▸ Objective:
Using the rectangle-area thread below, decide whether each statement agrees with it, and give yes or no with the thread's deciding words quoted exactly. 1. The rectangle has a perimeter of 12 units. 2. The first answer locates the maximum by setting the derivative equal to zero. 3. The first answer concludes that the area is largest when x equals 6.

▸ Text shown:
--- Start ---

Question

The function f(x) = –(x – 3)2 + 9 can be used to represent the area of a rectangle with a perimeter of 12 units, as a function of the length of the rectangle, x. What is the maximum area of the rectangle?

Answer 1

Answer:

The maximum area of rectangle is:

                   9 square units

Step-by-step explanation:

The function f(x) is given by:

$f(x)=-(x-3)^2+9$

where f(x) represent the area of rectangle.

Also, the area is maximized at the value of x where the derivative is equal to zero.

Hence,

$f'(x)=0\\\\i.e.\\\\-2(x-3)=0\\\\i.e.\\\\x=3$

Hence, when x=3 the area of the rectangle is maximum.

Also, the maximum area of rectangle is:

$f(3)=-(3-3)^2+9\\\\i.e.\\\\f(3)=0+9\\\\i.e.\\\\f(3)=9\ square\ units$

Answer 2

Answer:

Step-by-step explanation:

f(x) = –(x – 3)2 + 9

      = 3² - (x – 3)2  identity a²-b² = (a+b)(a - b)  where : a =3 and b = x-3

     = ( 3+x-3) (3-x+3)

    f(x) = x( 6-x)

the perimeter is ; 2(x +6-x) =12

the maximum area of the rectangle is : f(3) = 9 m²

--- End ---

▸ Data lines:

--- Start ---

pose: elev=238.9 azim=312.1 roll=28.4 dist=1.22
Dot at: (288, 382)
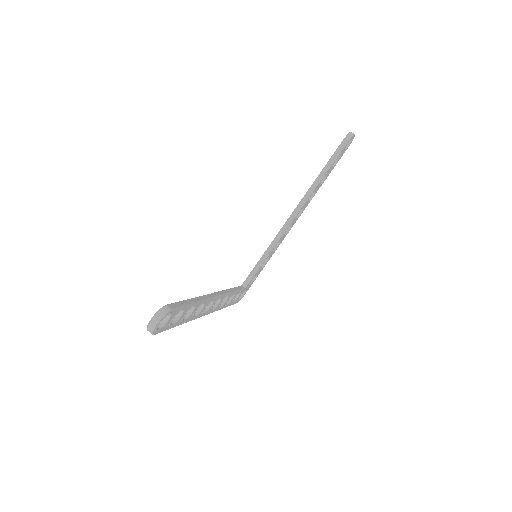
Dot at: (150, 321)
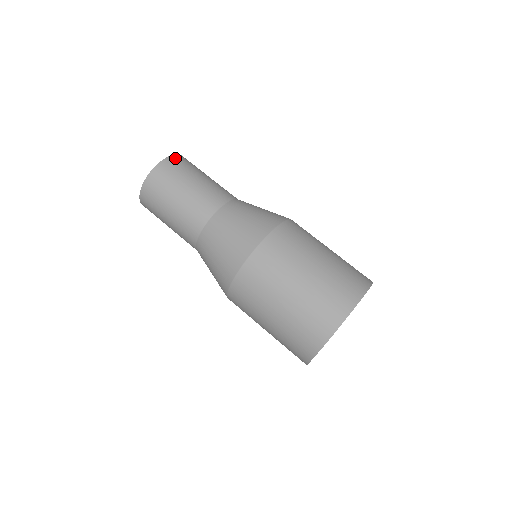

--- End ---

▸ In response:
1. Yes: "a rectangle with a perimeter of 12 units"
2. Yes: "the area is maximized at the value of x where the derivative is equal to zero"
3. No: "when x=3 the area of the rectangle is maximum"